[Activity] Starting at the line that contains "6 chương trình", transcribe each line exactly through the end of the data below, and skip any pictures.
◇ ◇ ◇ ◇
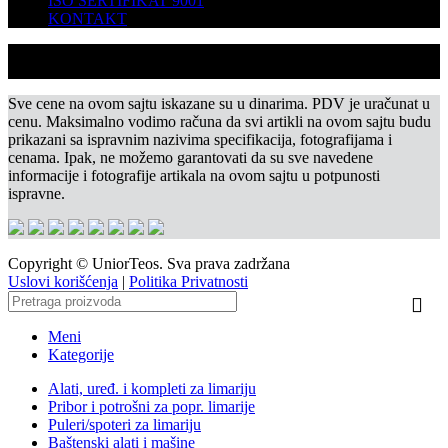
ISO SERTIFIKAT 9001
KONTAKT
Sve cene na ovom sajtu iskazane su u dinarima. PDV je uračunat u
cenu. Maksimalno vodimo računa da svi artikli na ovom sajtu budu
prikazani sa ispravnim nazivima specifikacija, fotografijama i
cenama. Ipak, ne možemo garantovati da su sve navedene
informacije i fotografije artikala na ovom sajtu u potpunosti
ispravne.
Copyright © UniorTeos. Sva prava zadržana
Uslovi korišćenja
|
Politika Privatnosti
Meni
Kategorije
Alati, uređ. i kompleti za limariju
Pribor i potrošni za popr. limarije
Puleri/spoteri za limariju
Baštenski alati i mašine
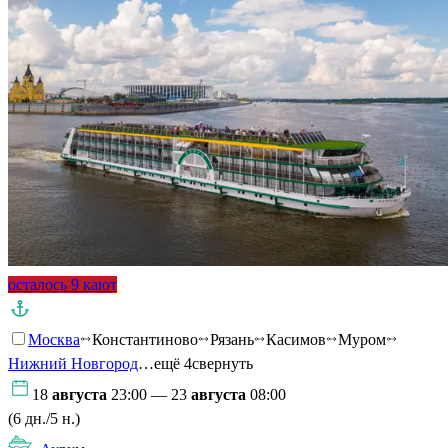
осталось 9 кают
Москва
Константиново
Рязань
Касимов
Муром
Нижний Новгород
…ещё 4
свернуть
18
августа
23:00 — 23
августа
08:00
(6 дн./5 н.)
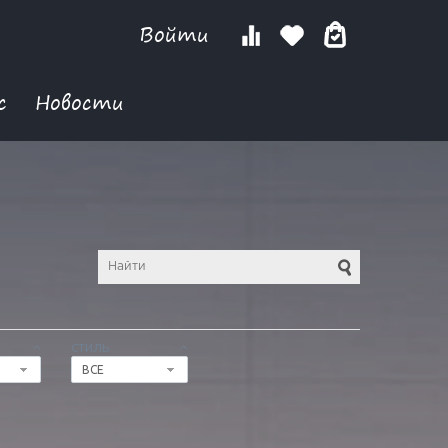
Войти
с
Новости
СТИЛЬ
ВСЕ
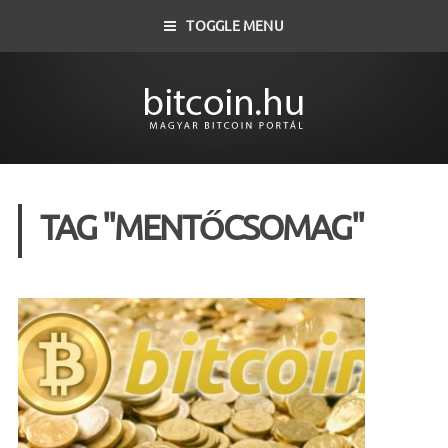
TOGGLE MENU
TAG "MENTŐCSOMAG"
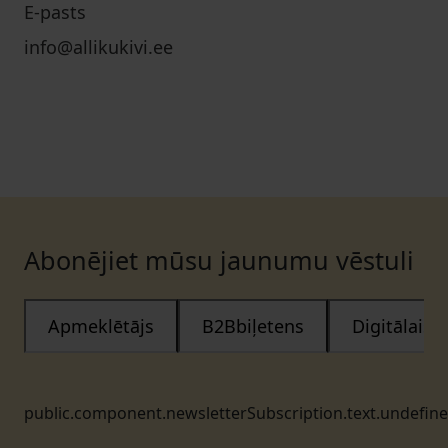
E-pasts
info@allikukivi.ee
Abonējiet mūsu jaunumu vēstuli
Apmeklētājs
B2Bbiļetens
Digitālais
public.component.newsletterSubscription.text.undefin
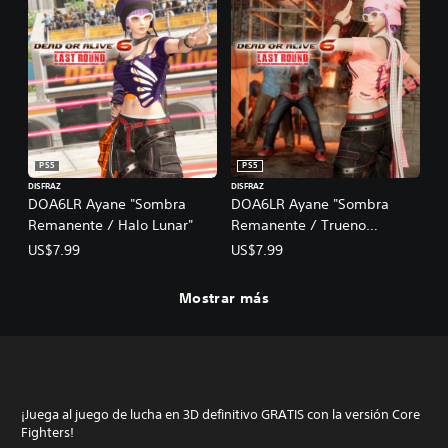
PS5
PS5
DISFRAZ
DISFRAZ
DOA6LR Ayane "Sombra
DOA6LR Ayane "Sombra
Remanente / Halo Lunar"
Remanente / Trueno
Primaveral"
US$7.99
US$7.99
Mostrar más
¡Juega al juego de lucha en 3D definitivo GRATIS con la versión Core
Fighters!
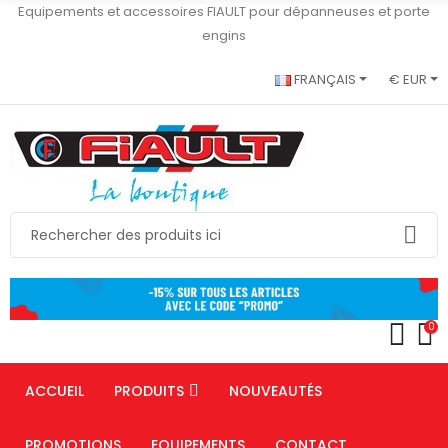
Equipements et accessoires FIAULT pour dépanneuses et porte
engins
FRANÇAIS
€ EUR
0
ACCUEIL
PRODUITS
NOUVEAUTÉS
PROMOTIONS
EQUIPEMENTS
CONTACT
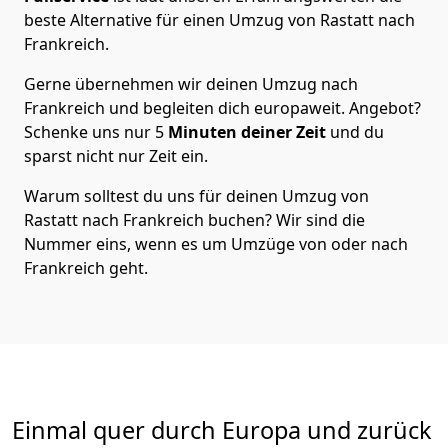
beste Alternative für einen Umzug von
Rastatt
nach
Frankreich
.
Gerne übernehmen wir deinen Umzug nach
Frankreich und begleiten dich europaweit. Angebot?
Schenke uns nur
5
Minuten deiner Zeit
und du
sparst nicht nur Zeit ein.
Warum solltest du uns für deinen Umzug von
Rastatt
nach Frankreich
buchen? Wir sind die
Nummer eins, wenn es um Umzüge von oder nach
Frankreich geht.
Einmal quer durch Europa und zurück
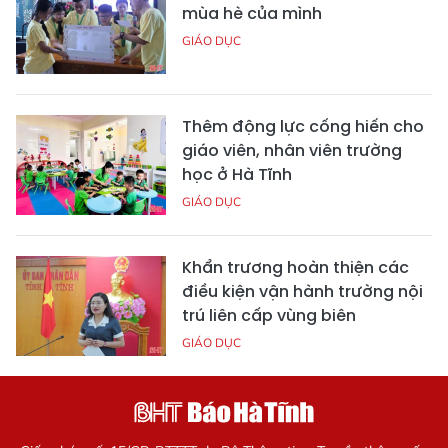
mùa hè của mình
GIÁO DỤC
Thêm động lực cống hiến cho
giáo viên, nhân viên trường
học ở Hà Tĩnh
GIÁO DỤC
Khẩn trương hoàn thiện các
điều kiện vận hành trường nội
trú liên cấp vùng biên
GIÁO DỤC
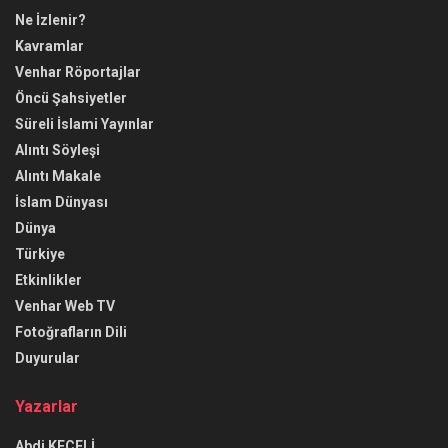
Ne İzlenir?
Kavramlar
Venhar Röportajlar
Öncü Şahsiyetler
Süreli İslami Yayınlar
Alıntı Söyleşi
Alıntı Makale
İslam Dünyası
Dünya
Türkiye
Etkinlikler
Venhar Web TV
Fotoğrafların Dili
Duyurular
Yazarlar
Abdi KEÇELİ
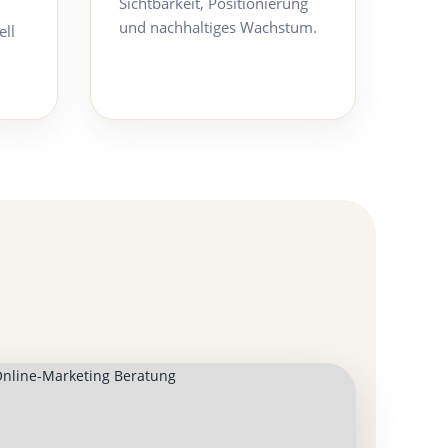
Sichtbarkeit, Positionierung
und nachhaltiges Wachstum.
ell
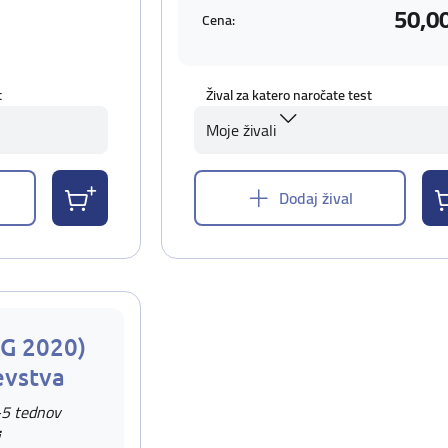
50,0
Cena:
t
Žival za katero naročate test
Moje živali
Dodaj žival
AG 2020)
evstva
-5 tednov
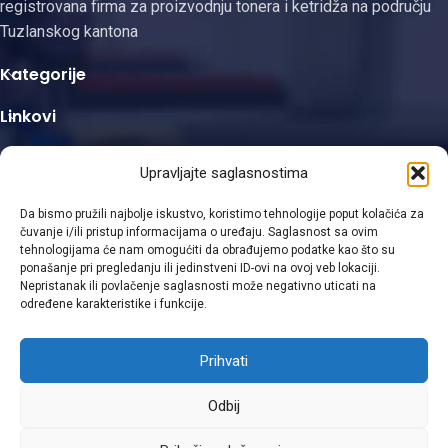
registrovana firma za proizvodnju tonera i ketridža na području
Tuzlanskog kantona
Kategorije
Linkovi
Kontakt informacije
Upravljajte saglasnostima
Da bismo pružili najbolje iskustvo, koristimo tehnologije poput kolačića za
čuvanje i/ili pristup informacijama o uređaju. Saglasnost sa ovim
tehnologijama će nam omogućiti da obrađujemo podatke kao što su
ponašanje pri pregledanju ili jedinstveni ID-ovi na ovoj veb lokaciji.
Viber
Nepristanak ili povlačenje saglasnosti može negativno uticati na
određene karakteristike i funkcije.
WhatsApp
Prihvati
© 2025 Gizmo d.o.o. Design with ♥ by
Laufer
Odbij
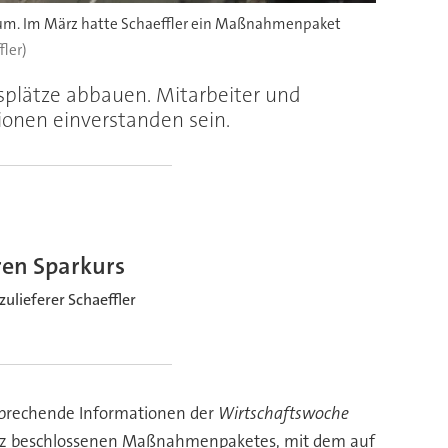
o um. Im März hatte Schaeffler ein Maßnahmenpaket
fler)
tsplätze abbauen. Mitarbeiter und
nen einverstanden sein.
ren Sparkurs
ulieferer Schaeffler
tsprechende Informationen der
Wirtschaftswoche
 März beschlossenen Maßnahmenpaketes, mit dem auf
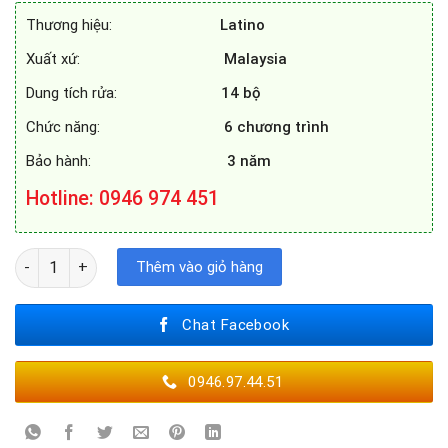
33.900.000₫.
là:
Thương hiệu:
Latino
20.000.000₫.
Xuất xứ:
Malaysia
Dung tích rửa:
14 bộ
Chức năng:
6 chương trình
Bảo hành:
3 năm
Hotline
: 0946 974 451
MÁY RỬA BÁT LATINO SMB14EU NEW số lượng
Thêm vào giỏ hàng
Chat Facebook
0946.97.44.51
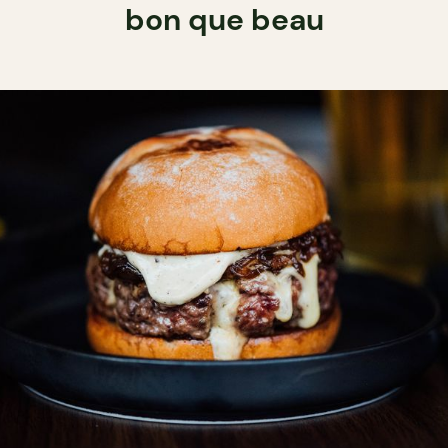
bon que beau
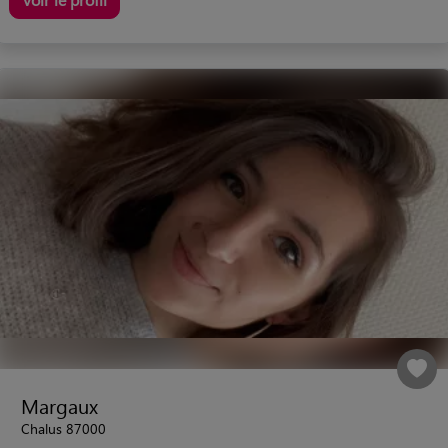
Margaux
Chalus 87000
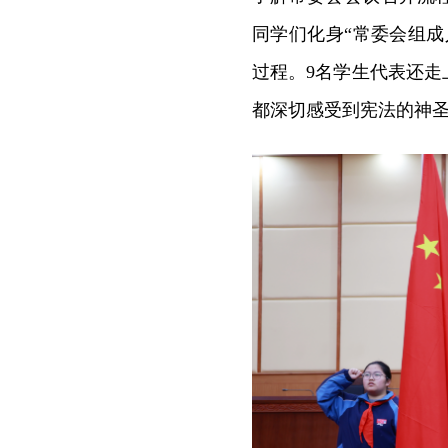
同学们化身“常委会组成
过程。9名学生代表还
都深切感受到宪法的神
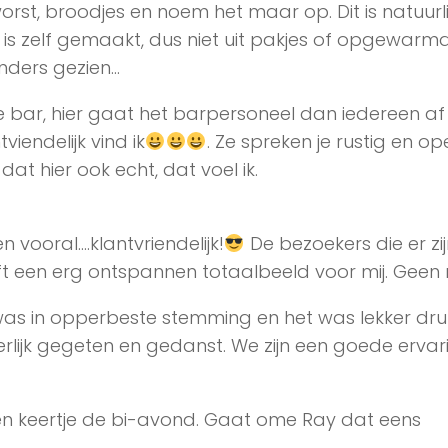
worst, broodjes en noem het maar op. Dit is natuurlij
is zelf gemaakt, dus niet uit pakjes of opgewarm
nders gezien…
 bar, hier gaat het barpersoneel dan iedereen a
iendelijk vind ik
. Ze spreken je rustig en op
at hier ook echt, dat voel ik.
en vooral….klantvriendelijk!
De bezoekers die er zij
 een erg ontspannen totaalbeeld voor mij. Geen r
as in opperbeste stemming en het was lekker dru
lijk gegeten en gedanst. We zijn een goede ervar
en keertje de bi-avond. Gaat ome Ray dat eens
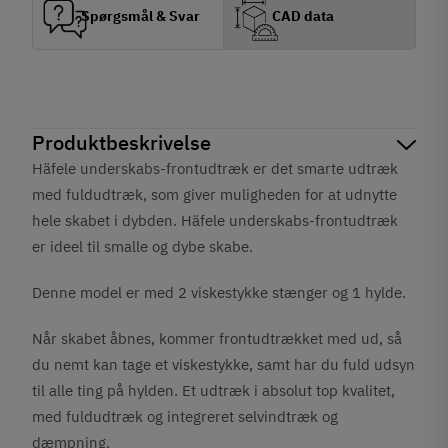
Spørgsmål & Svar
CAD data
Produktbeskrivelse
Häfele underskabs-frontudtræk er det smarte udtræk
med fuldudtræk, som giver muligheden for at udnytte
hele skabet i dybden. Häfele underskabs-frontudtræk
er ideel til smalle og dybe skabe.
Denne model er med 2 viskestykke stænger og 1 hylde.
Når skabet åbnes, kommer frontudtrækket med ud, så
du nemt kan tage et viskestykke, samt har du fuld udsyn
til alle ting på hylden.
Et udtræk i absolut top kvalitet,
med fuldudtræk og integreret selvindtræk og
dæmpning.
◇ ◇ ◇ ◇
[Expected answer]
6 chương trình
Bảo hành:
3 năm
Hotline
: 0946 974 451
MÁY RỬA BÁT LATINO SMB14EU NEW số lượng
Thêm vào giỏ hàng
Chat Facebook
0946.97.44.51
bon que beau
Margaux
Chalus 87000
同学们化身“常委会组成
过程。9名学生代表还
都深切感受到宪法的神
worst, broodjes en noem het maar op. Dit is natuurlij
is zelf gemaakt, dus niet uit pakjes of opgewarm
nders gezien…
 bar, hier gaat het barpersoneel dan iedereen a
iendelijk vind ik
. Ze spreken je rustig en op
at hier ook echt, dat voel ik.
en vooral….klantvriendelijk!
De bezoekers die er zij
 een erg ontspannen totaalbeeld voor mij. Geen r
as in opperbeste stemming en het was lekker dru
lijk gegeten en gedanst. We zijn een goede ervar
en keertje de bi-avond. Gaat ome Ray dat eens
Spørgsmål & Svar
CAD data
Produktbeskrivelse
Häfele underskabs-frontudtræk er det smarte udtræk
med fuldudtræk, som giver muligheden for at udnytte
hele skabet i dybden. Häfele underskabs-frontudtræk
er ideel til smalle og dybe skabe.
Denne model er med 2 viskestykke stænger og 1 hylde.
Når skabet åbnes, kommer frontudtrækket med ud, så
du nemt kan tage et viskestykke, samt har du fuld udsyn
til alle ting på hylden.
Et udtræk i absolut top kvalitet,
med fuldudtræk og integreret selvindtræk og
dæmpning.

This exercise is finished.